I have begun to understand with a more experiential experience (tautology alert) of God's love, that my atonement theories are beginning to shift. I had written and very much an exercise of the intellect it was, a defense of Penal substitution for college. I am coming to understand something other. It is all too much for my brain cells at the moment and it all needs to be studied and prayed for but this, which I read this morning, is making a lot of sense right now:
"It is from the sacrificial system of ancient Israel that we have inherited the whole terminology of atonement, expiation, propitiation, reconciliation; and it seems to me that after a long and puzzling story we find that system reaching in the Christianity of the New Testament a climax in which it is completely transformed into the idea of an atonement in which God alone bears the cost. The whole subject of sacrifice in ancient Israel is both complicated and controversial" (D.M. Baillie, God Was in Christ, p. 175).

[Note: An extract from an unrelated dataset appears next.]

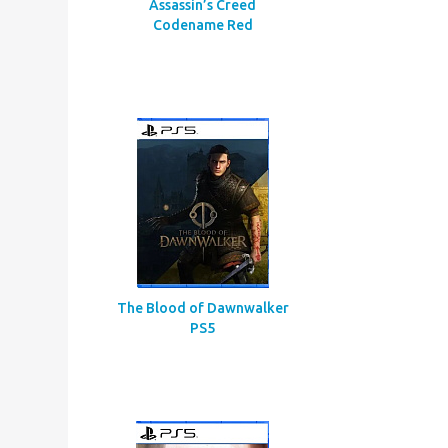
Assassin’s Creed
Codename Red
The Blood of Dawnwalker
PS5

Josh goes on to say, over at David Rudel's site that:
Perhaps sacrifice in ancient Israel was not understood uniformly and completely. Maybe they had a fuzzy idea that forgiveness is costly, and this idea has come into sharper focus on this side of the incarnation and the cross. Hermeneutically, what I have in mind is progressive or unfolding revelation.

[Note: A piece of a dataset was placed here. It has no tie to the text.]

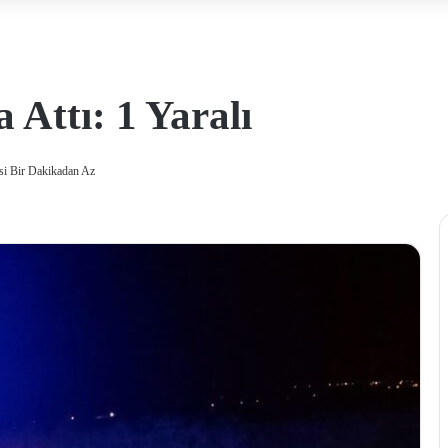
 Attı: 1 Yaralı
i Bir Dakikadan Az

With this hermeneutic, there is no need to find a consistent attitude toward and understanding of the sacrificial system throughout the OT. One can then read the later prophetic critique of this system without attempting to harmonize it with earlier writings. So Baillie observes this prophetic message: "God will freely forgive even the greatest sins, if only the sinners will repent and turn from their evil ways. Nothing else is needed, no expiation, no offerings, for God has everything already. Sincere repentance is enough, and a real turning from sin to God; and then the sinner can count on God's mercy" (Ibid., p. 176). Baillie quotes Isaiah 55:7 as support.